In the face of deteriorating environmental conditions, the islanders turned to cooperation, rather than cannibalism. They built incredible rock gardens, with fields covered in chipped rock. This rock slowly eroded in the wind, enriching the soil with nutrients and allowing food to grow. In this story, the population never exceeded 2,000 people. This small community was resilient, and worked together to make the newly desert island habitable.
Both narratives agree again after 1722. The arrival of the first Europeans led to the outright massacre of islanders by guns, and an indirect massacre by smallpox and other germs. Indigenous Rapa Nui were kidnapped and sold into slavery. Fraught by conflict, the islanders turned against each other, toppling their idols. By 1830, only one moai remained standing. By 1855, only 30 native Rapa Nui remained, and all the indigenous islanders today are descendants of those 30.
Why is the real history of the island still shrouded in mystery?

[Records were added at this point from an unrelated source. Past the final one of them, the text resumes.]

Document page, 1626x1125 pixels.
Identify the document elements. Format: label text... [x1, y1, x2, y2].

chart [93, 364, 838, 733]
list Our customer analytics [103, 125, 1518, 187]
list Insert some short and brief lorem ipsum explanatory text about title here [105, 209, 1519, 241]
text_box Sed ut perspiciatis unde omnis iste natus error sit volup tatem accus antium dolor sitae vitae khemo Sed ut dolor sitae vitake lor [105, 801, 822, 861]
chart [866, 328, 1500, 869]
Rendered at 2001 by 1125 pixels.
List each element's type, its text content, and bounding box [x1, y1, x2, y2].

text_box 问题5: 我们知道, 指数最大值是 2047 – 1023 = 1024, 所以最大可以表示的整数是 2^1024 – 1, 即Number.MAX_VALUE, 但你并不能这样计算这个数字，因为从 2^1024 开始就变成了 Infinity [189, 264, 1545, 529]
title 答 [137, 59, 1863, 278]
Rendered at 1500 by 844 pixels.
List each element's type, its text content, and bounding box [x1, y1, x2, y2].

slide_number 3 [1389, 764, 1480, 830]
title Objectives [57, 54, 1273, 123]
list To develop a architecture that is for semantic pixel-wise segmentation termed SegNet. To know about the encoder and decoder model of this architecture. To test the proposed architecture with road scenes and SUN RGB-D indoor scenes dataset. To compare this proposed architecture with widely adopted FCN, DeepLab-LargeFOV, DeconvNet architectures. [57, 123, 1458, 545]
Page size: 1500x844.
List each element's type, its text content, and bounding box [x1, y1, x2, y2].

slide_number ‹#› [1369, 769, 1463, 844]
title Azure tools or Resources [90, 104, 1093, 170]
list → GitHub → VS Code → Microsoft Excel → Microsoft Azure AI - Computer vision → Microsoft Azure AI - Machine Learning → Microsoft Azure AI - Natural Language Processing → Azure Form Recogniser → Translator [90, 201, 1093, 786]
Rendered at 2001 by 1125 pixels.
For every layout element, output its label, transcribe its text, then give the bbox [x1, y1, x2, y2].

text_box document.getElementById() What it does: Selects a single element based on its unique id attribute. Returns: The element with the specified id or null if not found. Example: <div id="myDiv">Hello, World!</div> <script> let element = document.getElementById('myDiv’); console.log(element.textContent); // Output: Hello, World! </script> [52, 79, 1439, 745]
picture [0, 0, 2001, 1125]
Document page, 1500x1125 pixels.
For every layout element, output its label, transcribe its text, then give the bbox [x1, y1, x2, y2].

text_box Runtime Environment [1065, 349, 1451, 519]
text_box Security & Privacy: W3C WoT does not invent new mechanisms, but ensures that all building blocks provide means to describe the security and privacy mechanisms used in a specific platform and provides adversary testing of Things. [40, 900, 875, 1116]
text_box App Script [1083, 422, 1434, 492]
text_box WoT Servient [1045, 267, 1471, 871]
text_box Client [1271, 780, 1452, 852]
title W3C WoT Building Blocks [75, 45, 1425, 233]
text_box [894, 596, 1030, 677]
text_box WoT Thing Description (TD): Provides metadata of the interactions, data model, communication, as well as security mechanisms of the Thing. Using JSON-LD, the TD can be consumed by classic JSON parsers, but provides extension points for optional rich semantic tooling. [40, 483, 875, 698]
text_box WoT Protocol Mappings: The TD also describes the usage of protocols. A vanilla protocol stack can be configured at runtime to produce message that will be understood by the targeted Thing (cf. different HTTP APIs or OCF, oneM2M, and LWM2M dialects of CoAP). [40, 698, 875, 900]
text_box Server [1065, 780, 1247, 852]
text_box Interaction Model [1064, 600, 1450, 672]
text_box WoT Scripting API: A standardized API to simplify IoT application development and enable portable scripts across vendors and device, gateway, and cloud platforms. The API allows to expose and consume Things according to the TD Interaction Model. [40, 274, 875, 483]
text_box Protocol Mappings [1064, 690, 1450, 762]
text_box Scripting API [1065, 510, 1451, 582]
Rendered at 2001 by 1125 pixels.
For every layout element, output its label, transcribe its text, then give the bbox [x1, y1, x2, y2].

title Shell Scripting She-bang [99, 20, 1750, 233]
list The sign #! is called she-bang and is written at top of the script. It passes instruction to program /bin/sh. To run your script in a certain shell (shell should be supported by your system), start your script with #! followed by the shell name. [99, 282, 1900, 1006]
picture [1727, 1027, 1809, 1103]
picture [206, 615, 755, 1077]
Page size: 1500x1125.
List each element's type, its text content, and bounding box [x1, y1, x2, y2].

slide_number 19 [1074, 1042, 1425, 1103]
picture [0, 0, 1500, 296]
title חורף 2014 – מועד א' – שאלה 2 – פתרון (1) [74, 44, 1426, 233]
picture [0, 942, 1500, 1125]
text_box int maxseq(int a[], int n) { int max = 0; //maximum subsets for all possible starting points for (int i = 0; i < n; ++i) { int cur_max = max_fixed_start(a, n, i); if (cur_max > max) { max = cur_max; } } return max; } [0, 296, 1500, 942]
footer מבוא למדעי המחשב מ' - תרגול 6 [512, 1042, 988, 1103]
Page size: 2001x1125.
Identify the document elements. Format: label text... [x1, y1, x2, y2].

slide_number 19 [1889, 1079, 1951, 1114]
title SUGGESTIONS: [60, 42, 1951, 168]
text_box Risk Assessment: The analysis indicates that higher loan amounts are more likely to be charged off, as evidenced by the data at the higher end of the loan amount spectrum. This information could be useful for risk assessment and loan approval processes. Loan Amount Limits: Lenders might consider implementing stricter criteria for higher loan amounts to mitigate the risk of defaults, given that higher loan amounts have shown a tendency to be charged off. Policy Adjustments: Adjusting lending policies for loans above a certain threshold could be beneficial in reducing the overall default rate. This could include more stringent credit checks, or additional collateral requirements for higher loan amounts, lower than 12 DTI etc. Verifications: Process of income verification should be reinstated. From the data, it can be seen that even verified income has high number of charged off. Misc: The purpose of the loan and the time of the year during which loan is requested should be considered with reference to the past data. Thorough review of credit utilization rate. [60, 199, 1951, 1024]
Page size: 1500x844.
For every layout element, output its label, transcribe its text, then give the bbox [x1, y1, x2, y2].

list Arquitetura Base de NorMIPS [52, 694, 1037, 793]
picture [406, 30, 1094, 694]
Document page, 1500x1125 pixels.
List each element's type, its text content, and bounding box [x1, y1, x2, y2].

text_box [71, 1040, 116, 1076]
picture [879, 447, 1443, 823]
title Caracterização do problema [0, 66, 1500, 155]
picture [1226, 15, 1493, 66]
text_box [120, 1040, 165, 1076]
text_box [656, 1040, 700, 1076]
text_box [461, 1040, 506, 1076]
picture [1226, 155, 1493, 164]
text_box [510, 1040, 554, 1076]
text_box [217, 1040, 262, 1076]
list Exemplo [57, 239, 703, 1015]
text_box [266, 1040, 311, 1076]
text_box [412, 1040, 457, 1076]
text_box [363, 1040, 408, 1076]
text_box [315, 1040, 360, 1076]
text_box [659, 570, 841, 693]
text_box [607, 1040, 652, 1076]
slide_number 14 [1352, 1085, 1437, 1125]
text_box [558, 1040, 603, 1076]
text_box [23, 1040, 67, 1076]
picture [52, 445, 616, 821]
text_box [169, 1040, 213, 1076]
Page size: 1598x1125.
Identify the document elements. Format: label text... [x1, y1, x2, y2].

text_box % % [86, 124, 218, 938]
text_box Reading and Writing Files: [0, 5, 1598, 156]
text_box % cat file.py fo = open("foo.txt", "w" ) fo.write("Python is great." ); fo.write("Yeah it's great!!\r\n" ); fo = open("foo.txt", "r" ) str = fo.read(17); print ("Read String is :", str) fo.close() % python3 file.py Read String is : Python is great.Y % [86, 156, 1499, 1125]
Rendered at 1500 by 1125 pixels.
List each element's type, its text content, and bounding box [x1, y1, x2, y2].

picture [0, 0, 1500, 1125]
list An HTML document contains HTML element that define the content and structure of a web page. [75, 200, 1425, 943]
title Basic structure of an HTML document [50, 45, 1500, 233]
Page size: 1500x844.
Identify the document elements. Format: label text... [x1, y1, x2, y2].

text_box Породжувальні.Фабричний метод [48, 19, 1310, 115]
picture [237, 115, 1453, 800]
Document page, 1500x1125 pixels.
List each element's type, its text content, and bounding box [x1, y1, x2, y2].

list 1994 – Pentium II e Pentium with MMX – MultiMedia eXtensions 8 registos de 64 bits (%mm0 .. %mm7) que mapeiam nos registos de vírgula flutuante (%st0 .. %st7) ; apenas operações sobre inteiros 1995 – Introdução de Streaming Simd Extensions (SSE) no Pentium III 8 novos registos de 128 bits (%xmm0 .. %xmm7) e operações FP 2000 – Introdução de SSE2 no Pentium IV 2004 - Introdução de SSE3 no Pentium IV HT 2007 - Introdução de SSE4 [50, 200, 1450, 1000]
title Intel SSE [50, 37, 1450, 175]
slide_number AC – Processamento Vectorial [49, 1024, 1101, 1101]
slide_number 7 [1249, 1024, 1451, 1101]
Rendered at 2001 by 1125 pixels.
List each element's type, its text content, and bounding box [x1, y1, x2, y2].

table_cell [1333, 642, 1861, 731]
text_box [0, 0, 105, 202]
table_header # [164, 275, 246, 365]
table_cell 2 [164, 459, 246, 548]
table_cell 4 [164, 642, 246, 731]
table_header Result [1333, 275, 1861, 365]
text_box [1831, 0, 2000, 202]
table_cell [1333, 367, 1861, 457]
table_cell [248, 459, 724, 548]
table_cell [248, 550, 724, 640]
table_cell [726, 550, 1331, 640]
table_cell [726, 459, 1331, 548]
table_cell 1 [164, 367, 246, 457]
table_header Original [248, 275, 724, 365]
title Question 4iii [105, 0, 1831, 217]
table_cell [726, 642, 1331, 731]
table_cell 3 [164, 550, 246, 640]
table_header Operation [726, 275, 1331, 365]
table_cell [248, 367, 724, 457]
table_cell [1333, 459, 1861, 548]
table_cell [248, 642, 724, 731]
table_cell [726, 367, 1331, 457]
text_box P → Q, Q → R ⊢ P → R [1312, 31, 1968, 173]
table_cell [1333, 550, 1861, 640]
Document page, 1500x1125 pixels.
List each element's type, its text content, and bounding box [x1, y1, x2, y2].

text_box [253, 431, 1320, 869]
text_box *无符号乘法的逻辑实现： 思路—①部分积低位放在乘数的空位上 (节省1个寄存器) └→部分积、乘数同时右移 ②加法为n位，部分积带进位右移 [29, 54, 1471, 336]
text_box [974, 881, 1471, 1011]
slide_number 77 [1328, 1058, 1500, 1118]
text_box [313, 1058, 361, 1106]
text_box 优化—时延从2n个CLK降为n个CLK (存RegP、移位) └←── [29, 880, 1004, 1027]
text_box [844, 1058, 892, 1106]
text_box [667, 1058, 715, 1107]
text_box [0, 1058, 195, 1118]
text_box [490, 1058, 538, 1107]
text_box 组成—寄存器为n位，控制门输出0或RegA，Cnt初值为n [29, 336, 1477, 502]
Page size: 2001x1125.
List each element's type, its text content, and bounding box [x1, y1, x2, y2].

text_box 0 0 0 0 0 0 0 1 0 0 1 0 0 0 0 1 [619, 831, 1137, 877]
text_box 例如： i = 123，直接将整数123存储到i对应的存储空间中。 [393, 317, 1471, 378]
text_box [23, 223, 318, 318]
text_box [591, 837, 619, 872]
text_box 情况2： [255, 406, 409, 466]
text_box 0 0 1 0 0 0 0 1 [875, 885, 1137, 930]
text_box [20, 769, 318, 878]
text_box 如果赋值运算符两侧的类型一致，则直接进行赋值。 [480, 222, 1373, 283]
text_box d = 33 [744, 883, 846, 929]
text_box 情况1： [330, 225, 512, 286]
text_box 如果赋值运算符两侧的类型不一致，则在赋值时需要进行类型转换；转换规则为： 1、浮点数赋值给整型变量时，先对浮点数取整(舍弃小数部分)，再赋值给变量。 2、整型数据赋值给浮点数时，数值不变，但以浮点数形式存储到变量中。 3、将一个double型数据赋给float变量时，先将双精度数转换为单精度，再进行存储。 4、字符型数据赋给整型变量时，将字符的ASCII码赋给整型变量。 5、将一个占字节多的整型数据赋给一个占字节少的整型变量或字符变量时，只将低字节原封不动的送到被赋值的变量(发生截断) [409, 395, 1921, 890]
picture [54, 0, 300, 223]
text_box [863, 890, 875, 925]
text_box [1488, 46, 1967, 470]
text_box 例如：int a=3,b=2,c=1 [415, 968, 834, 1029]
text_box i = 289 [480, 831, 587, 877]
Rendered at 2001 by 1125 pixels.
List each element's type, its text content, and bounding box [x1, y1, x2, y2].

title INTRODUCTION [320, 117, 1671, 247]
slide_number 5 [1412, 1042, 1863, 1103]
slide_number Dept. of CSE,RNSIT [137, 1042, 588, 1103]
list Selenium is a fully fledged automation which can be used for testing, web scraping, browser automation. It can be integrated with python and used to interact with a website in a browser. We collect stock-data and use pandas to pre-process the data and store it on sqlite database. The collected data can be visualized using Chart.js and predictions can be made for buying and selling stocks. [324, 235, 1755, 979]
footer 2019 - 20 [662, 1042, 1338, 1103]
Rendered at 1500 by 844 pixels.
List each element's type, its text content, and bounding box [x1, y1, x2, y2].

Anthropology and history remain, at their heart, guesses, albeit very educated ones. Rapa Nui’s puzzling history has been painstakingly pieced together through centuries of research. One key missing element is the people themselves. Before oral histories could be pieced together and the rongorongo script deciphered, the island’s population suffered devastating blow after devastating blow.
Imagine only having snapshots of events in history, one every hundred years. From the photographs alone, you must determine what has taken place over those centuries. Researchers use “snapshots” like soil cores from deep in the Earth. Sediments in each layer allow us to understand what existed at each time period. Fossilized palm seeds with gnaw marks provide the clue that rats ate tree seeds, lowering their population. The magnitude of the moai statues offer clues as to how many people were needed to make them.
We may never know what exactly took place on Easter Island, but we can clearly see the fallout of ecological devastation. In the Anthropocene, Easter Island may well serve as a small-scale lesson to the disasters currently unfolding across the globe… and all those yet to come.